Controversy erupted over a San Antonio school district’s use of tracking devices embedded in students’ school ID cards. Now it appears hand scanners have arrived at Florida school cafeterias. As the Daily Caller reports:
The Tampa Bay area school district switched from lunch money to palm scanning roughly 18 months ago. Some 50,000 students across nearly 40 high schools and middle schools are currently eligible. That number will more than double soon, when the program expands to 80 elementary schools.
Students can opt out of palm scanning but only about 2 percent still use cash. …
Biometric tracking systems that recognize people by their physical features are turning up all over the place. Hospitals are also using the technology. All told, more than 50 school systems and 160 hospital systems in 15 states and the District of Columbia currently use palm scanners.
The National Clearinghouse for Science, Technology, and the Law (NCSTL) notes that school officials report that hand scanner speed up the lunch lines. They also helped increase free- and reduced-price lunch participation among students by removing any stigma. But biometrics isn’t limited to lunch lines. NCSTL also reports:
Some schools are using biometric technology to control access to facilities or materials. The Academy of Appleton, WI uses HandKey, a hand scanner that controls access to the room where tests are stored. They also use the technology to control access to the school. …In 2002-03, some New Jersey schools tested the use of iris recognition systems to control access to the school for parents, teachers, and staff members.
Another application of biometrics technology in schools is to manage access to school buses. … In 2004 the Ontario-Montclair school district (CA) implemented a system called sweetFINGER to manage school bus riders. Each bus is equipped with a mobile device which captures fingerprints and then displays the identity of each child when boarding or disembarking from the bus. … The Desert Sands school District in California recently voted to test the BOSS (Biometric Observation Security System), which uses fingerprint scanners to identify children as they get on and off buses.

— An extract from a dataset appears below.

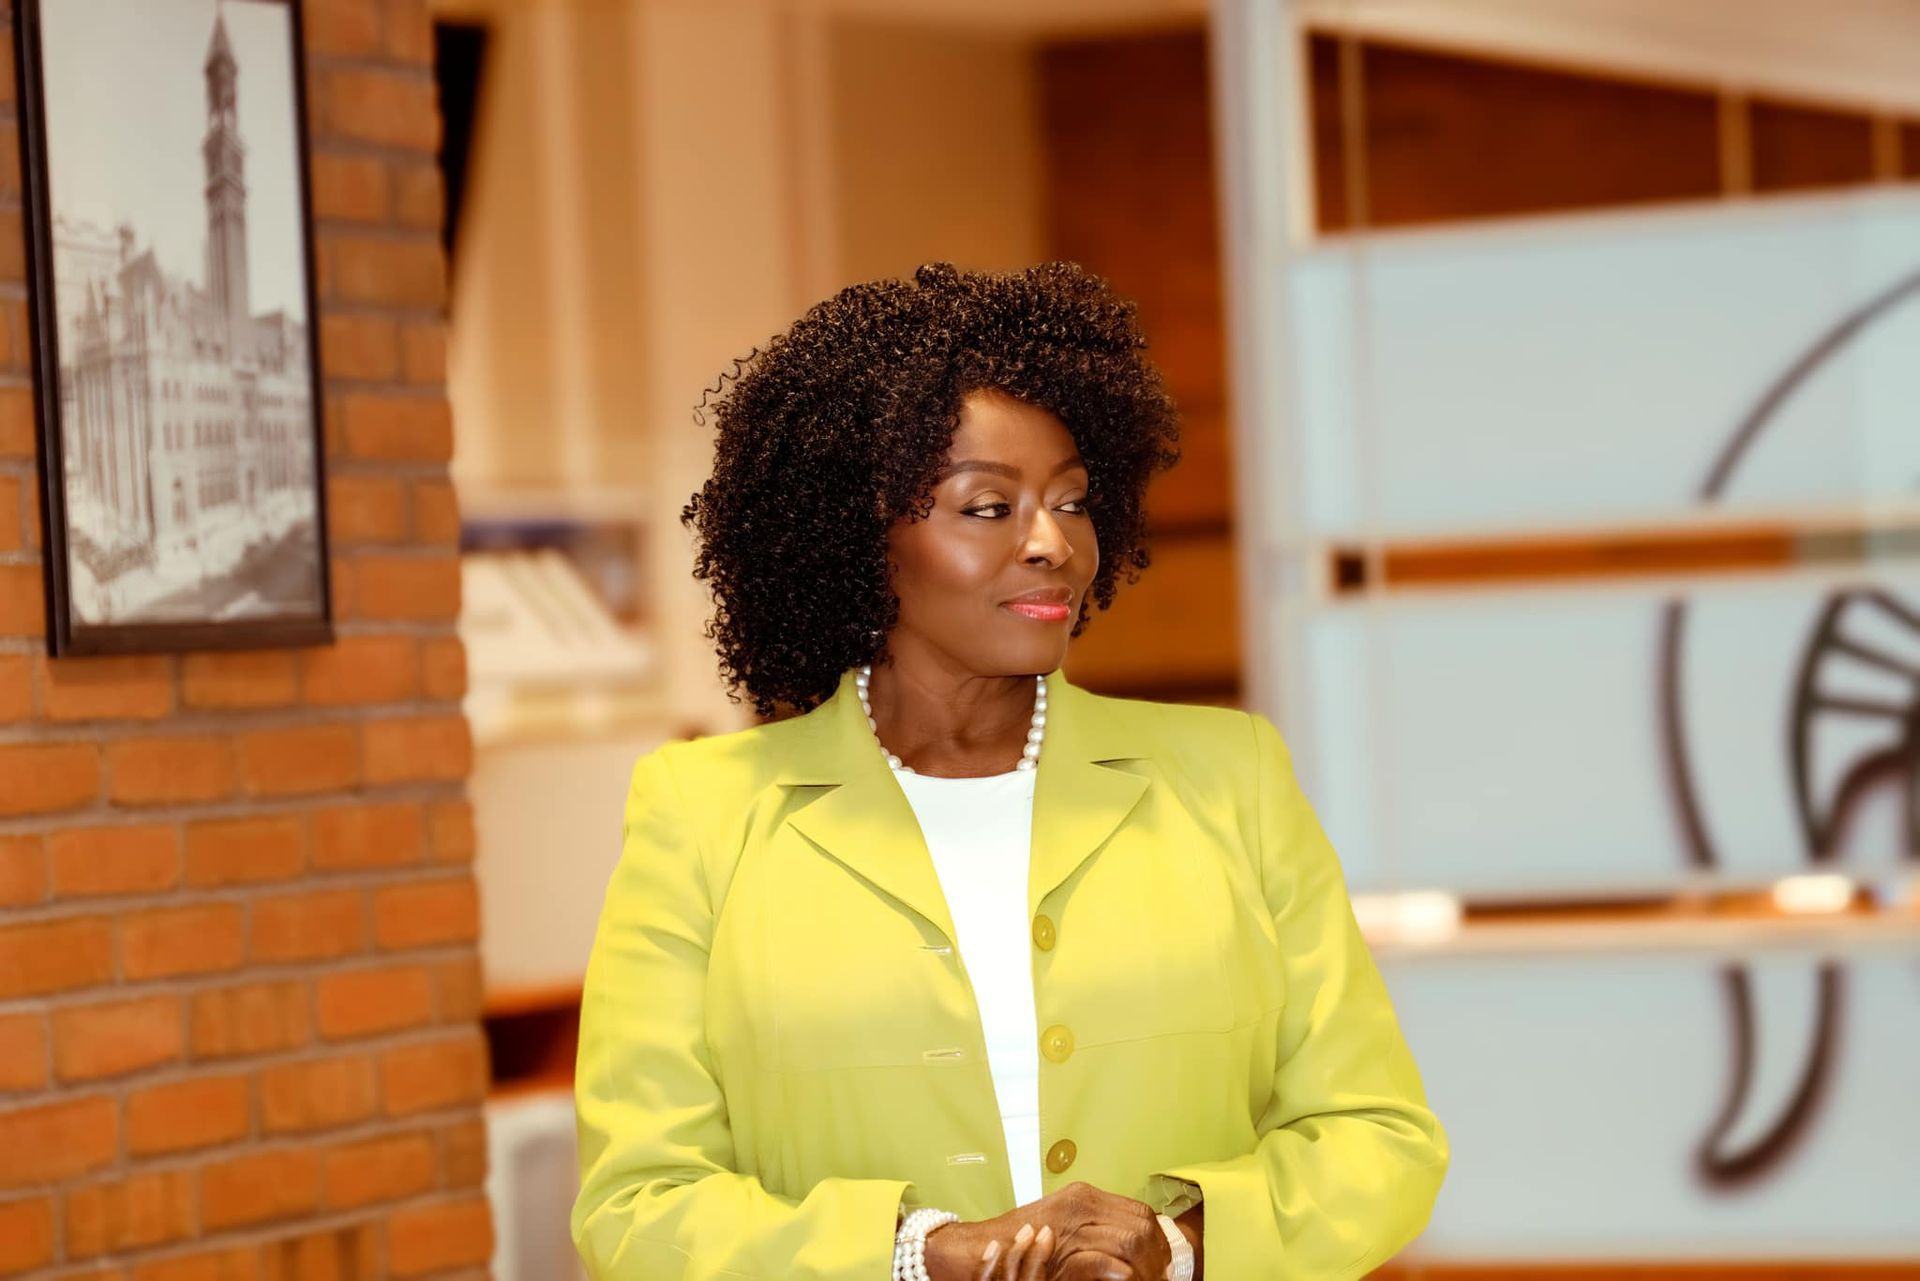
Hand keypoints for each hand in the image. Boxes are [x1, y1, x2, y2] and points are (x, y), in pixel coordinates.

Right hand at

Is this good school management or a privacy violation? In 2007 Taunton, Massachusetts, parents organized a "Ban the Scan" campaign, which stopped implementation of the local district’s "Lunch Bytes" scanning program. Parents were not convinced that their children’s privacy would be adequately protected.
Other states have banned biometrics outright or limited its use in schools, including Iowa, Michigan, Illinois, Arizona, and Louisiana. Elsewhere parents are opting out, as the Daily Caller explains:
Michael Webb, whose son Ian is a second grader in Carroll County, Md., has chosen not to participate in a similar program at Piney Ridge Elementary School. “My son is not using the technology,” Webb said. “I’ll be honest, I think it’s horrible. It’s an intrusion into our children’s rights.”
Webb worries that the use of such identification technology could prevent young children from recognizing privacy violations when they grow older.
“I understand taking an iris scan of a pilot at an airport, so you know it’s the right pilot flying the plane,” Webb explained. “This is that level of equipment they’re installing in a line that serves steamed corn. I don’t think it rises to the level of steamed corn.”